The risk of administrative error is not theoretical. Lawyers recount receiving motions addressed to deceased clients or to clients who long ago adjusted their status, and in some instances discovering that original counsel has retired or relocated with no forwarding details. That forces a search for successor counsel and slows responses, increasing the risk of missed deadlines. When notices go to outdated mailing addresses, immigrants may never learn that their cases have been restored to the active docket until an in absentia order has already been issued.
In San Francisco’s immigrant communities, the reaction ranges from confusion to fear. People who had settled into routines — renewing work authorizations, paying taxes, and raising children in local schools — now ask what a recalendar notice means for their future. Legal clinics are hosting evening sessions to explain the process and remind people to update addresses with the court. DACA recipients like Rico, who have complied with every renewal requirement, now face the mental strain of seeing an old removal file stir back to life, with no clear timeline for resolution.
As the situation develops, one unknown is how much room immigration judges will allow for discretion in the face of mass recalendar efforts. Some judges could deny motions where DHS fails to show specific reasons beyond a generic directive; others may grant them as a matter of course, given the administration’s stated policy.

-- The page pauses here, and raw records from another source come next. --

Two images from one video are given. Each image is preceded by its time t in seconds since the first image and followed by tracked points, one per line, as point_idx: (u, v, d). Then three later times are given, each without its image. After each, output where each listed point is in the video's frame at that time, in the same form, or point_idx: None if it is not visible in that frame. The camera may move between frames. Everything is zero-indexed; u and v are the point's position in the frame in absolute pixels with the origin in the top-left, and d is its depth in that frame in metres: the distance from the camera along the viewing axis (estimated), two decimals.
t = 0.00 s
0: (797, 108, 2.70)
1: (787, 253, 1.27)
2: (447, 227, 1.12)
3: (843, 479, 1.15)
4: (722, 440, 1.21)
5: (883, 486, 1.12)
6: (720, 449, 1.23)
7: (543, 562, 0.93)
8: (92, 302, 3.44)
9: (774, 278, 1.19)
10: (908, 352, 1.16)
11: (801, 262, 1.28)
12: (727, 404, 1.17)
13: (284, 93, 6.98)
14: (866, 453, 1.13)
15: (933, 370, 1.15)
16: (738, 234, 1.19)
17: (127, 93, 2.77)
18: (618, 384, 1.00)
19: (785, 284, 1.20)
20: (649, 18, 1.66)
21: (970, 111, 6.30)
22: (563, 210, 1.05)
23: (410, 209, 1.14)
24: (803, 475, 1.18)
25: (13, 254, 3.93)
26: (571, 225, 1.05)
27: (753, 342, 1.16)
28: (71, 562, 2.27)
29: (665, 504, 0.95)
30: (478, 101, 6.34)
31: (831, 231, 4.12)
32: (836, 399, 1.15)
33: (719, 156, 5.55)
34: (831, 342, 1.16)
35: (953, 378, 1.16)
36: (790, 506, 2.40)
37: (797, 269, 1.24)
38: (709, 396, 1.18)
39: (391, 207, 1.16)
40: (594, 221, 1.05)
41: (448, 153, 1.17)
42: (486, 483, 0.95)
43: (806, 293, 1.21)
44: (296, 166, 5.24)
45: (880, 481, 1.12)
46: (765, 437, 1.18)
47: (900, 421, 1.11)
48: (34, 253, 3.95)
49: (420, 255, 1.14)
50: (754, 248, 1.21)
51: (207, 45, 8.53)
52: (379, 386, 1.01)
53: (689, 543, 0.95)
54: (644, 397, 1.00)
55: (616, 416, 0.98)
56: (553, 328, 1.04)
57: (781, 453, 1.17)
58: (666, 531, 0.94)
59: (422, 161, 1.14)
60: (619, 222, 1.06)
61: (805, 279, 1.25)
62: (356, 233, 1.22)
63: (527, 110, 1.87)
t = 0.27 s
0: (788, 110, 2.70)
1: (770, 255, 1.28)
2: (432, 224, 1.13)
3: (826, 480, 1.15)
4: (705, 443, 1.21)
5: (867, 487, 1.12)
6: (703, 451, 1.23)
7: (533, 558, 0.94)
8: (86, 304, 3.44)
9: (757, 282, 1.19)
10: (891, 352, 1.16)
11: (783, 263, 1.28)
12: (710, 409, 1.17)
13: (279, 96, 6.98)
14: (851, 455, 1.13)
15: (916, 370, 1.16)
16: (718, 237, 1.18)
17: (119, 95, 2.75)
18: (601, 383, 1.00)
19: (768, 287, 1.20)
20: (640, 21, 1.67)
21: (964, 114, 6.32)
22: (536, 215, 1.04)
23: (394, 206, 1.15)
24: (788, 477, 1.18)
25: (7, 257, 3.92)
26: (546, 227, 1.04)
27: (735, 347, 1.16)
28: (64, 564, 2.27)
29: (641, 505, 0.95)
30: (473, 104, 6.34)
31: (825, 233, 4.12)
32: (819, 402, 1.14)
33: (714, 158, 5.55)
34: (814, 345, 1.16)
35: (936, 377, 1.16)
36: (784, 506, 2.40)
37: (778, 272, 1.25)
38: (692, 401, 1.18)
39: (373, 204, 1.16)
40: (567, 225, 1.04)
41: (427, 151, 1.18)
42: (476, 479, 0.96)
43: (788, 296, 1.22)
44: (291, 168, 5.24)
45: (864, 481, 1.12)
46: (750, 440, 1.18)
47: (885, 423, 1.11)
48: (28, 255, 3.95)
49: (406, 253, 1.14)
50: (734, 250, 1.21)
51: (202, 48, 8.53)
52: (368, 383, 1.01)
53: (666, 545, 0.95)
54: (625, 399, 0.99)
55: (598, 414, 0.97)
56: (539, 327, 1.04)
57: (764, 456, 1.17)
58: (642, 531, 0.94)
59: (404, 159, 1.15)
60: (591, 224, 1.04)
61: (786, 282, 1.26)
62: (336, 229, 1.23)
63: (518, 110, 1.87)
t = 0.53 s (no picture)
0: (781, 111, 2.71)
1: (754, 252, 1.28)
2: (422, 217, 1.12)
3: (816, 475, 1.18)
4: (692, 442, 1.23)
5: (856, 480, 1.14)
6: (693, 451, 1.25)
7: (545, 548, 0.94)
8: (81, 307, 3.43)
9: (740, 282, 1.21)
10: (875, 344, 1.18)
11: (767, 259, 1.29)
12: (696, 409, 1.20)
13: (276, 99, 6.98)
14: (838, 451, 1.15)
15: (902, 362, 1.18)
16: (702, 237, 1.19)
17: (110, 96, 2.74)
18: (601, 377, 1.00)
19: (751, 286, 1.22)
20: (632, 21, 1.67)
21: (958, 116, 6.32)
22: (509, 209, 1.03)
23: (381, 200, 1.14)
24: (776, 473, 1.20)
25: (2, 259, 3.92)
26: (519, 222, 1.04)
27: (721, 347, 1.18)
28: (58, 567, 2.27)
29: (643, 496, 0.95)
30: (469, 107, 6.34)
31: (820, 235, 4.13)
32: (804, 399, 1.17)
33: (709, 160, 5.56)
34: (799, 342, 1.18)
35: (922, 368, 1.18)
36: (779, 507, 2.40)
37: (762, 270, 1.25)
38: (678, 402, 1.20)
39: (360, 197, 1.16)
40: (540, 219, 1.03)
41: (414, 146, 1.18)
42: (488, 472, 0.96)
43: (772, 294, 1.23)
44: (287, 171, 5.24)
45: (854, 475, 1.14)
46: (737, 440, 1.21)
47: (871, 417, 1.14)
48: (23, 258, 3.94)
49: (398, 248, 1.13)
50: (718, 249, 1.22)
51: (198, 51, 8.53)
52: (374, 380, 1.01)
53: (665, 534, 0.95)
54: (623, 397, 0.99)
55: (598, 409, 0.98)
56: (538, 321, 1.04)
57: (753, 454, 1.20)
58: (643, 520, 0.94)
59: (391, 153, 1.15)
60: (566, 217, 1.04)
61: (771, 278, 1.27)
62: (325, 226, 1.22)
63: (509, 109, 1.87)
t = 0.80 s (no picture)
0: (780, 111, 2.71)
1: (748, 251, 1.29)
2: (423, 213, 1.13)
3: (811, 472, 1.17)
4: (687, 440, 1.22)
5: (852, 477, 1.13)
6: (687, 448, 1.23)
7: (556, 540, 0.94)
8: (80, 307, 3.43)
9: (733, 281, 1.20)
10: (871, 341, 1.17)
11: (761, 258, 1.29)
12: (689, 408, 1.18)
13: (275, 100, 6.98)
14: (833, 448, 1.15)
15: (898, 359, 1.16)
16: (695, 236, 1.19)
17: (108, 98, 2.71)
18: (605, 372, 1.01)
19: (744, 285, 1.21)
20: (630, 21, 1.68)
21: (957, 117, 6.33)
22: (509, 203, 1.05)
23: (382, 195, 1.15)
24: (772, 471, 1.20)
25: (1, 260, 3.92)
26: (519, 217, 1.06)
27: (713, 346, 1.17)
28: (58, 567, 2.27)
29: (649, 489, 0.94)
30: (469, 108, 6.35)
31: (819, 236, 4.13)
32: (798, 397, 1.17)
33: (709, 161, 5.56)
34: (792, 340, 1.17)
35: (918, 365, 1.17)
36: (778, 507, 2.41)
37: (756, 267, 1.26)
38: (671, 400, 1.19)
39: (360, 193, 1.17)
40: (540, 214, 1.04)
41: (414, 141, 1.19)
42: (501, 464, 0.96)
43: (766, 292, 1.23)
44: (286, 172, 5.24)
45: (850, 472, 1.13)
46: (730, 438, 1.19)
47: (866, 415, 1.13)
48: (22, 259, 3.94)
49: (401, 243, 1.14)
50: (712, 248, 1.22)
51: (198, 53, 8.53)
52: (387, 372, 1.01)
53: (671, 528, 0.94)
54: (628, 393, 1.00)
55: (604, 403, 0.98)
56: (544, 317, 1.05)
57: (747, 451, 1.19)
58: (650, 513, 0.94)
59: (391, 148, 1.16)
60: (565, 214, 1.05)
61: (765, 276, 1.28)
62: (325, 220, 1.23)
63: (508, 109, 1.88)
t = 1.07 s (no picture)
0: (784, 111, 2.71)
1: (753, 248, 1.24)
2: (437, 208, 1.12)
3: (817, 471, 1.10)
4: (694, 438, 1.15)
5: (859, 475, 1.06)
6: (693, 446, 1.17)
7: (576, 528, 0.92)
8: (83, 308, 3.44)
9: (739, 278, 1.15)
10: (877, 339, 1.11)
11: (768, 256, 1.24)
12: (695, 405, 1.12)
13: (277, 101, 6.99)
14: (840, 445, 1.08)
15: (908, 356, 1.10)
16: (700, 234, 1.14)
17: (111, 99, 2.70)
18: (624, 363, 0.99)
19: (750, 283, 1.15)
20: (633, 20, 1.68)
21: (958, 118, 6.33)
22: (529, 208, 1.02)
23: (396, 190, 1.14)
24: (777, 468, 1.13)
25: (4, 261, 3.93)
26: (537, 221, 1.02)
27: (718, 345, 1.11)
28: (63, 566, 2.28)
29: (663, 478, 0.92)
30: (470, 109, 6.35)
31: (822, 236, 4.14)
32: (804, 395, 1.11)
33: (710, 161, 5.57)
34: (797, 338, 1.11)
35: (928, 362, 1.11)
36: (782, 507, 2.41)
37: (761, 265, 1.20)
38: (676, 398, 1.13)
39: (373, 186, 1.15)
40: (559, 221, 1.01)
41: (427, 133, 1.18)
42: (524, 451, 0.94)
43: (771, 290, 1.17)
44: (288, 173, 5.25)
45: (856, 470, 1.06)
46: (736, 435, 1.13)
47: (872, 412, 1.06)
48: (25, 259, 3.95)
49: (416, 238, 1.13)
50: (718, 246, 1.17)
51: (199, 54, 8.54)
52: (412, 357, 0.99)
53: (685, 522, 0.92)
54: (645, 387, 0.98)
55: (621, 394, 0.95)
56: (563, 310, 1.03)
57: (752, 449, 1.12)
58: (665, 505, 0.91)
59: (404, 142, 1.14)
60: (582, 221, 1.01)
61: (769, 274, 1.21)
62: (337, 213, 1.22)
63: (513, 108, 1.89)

What is clear, attorneys say, is that the effort affects a cross-section of immigrants: longtime residents with deep ties, people who recently updated their status, and families in the middle of paperwork for adjustment through Form I-485 (Form I-485) who believed their cases would remain off the active docket while they waited.
The Bay Area’s brief reprieve from an enforcement surge in October 2025 did little to slow the legal undertow. Even as large-scale operations paused after the late-night call between Mayor Daniel Lurie and President Trump, the pipeline of motions continued, according to attorneys tracking filings. White House spokesperson Carolyn Levitt confirmed that the operation was called off, but she did not indicate any shift in the broader strategy to reopen administratively closed cases nationwide. For immigrants in San Francisco and far beyond, that means another day scanning the mailbox, another call to a lawyer, and another round of uncertainty in a system already carrying more than 3.6 million active cases.

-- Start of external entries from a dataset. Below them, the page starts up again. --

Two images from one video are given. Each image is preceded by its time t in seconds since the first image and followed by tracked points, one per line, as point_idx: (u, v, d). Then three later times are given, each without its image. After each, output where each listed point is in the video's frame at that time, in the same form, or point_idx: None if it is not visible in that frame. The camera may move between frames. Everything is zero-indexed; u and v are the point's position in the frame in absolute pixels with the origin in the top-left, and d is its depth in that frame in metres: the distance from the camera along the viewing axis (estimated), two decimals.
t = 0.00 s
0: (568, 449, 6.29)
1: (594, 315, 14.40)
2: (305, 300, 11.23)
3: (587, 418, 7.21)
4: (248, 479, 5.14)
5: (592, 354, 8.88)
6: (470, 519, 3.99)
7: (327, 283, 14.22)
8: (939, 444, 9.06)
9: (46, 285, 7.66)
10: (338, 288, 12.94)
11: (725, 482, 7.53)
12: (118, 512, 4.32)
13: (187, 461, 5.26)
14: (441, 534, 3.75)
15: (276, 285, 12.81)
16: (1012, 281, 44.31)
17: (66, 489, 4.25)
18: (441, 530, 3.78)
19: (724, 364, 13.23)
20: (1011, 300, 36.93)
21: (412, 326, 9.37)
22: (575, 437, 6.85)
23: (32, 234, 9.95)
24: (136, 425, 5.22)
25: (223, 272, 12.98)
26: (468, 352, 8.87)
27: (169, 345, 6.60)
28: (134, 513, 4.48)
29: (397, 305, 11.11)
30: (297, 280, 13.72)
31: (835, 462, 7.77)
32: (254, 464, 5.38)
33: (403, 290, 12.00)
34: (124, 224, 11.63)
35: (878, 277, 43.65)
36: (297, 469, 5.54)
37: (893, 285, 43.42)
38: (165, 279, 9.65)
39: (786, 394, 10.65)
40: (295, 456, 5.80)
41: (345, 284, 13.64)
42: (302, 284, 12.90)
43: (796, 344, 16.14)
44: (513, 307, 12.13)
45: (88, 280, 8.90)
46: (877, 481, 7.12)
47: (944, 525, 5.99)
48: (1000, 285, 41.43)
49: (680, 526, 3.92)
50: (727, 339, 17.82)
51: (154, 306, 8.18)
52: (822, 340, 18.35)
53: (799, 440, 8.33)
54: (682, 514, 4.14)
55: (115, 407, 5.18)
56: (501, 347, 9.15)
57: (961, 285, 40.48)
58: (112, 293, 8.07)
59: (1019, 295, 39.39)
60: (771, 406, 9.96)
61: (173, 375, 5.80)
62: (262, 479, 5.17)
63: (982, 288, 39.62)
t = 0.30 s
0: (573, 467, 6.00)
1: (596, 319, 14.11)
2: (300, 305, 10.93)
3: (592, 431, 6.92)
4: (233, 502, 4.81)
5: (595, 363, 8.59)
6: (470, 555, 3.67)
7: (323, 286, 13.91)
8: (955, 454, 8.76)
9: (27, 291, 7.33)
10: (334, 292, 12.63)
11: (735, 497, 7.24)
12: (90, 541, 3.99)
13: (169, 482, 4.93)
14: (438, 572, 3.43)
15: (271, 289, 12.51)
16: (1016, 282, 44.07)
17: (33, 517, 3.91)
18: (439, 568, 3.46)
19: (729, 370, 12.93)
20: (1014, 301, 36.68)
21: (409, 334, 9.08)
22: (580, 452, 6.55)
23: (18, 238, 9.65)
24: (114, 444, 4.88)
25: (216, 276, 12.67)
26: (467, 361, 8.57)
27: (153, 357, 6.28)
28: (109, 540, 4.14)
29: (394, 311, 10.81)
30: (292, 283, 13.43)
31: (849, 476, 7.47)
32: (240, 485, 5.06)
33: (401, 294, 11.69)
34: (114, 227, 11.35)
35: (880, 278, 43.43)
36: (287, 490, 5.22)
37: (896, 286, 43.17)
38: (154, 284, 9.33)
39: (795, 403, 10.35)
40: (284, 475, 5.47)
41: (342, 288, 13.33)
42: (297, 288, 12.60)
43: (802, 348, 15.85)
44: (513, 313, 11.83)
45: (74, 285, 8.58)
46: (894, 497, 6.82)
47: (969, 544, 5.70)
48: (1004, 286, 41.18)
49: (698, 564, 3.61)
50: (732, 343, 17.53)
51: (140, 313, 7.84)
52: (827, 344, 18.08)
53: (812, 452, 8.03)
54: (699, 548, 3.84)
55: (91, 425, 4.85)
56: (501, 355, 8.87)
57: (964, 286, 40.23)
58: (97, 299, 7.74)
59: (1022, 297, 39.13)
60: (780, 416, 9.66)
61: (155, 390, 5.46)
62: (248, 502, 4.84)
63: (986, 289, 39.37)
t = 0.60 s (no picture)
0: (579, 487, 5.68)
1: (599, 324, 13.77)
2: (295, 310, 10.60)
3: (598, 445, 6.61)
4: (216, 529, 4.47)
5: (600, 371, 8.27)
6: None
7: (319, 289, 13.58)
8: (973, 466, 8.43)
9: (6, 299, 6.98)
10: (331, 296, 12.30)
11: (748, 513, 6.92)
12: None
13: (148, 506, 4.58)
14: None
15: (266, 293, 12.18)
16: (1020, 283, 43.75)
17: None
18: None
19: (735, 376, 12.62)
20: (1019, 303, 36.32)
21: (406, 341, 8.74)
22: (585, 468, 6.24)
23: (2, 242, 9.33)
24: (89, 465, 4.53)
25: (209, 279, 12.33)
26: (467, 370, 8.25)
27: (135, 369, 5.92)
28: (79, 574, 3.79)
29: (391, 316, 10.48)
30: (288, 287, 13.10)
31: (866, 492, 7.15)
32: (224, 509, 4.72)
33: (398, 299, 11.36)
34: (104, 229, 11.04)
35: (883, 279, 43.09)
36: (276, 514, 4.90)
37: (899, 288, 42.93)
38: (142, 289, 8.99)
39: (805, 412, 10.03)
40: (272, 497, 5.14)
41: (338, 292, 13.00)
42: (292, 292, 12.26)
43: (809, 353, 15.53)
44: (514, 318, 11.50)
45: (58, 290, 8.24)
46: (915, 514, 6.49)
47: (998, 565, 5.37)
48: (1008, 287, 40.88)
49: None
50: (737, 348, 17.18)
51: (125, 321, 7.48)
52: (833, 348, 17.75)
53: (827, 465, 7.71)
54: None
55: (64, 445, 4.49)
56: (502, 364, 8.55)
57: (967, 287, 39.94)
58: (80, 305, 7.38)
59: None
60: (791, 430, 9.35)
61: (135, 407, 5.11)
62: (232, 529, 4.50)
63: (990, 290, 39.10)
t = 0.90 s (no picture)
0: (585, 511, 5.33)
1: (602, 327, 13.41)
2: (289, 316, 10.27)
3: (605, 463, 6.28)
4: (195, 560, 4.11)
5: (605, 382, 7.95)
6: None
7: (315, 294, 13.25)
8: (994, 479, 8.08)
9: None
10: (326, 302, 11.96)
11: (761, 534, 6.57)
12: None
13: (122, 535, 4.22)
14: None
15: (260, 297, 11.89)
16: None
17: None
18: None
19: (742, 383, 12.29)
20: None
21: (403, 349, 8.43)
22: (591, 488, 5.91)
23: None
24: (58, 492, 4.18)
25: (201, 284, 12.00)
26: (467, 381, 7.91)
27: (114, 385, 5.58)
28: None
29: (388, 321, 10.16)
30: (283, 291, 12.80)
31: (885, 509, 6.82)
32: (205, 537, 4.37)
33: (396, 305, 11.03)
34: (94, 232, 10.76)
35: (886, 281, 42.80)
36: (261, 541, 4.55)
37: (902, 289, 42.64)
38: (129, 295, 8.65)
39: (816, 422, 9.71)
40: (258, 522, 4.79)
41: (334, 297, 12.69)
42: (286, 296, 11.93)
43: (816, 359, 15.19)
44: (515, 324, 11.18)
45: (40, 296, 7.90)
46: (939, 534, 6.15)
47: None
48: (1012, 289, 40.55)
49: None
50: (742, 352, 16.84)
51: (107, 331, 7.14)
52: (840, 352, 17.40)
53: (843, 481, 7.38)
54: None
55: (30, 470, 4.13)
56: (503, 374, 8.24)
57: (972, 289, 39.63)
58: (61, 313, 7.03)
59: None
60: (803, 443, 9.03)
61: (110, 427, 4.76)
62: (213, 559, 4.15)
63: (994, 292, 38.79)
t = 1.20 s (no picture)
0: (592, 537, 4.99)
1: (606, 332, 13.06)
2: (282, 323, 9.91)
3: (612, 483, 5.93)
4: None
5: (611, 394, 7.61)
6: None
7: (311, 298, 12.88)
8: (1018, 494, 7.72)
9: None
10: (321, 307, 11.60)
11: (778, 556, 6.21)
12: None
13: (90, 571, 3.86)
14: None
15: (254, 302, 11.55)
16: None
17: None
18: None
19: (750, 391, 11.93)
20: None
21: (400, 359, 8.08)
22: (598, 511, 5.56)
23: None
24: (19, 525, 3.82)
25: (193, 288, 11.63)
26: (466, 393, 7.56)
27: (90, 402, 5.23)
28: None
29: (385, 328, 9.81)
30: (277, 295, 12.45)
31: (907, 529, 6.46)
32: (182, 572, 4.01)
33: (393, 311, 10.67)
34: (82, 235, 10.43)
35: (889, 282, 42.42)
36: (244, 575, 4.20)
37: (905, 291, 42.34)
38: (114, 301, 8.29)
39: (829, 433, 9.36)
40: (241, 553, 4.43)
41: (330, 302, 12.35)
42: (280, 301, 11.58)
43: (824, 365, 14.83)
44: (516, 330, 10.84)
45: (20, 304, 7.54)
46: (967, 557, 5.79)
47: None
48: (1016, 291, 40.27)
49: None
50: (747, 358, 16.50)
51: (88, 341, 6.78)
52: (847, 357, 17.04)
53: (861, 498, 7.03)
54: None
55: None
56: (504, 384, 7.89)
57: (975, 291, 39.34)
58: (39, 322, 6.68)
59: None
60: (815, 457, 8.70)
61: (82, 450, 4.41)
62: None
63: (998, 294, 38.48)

The coming months will reveal how far the Trump administration pushes the recalendar program and whether immigration courts can absorb the added load without compounding delays. For now, the numbers are daunting, the timeline is undefined, and the stakes are personal. “It has been 10 years,” Rico said. His words echo across courthouses and living rooms as families weigh what to do next, trying to hold steady as cases once thought finished pull them back into a process that shows no sign of easing.
This Article in a Nutshell
In 2025 the Trump administration directed DHS attorneys to file widespread motions to recalendar administratively closed immigration cases, including hundreds in San Francisco. The campaign revived threats of removal for DACA recipients, green-card applicants, and long-settled immigrants, even affecting cases with retired counsel or deceased respondents. Attorneys face bundled, standardized filings that strain courts already handling a 3.6 million-case backlog, forcing emergency oppositions and investigative work to locate clients. Officials call the move a return to law; critics warn it reduces individualized justice and risks in absentia deportation orders.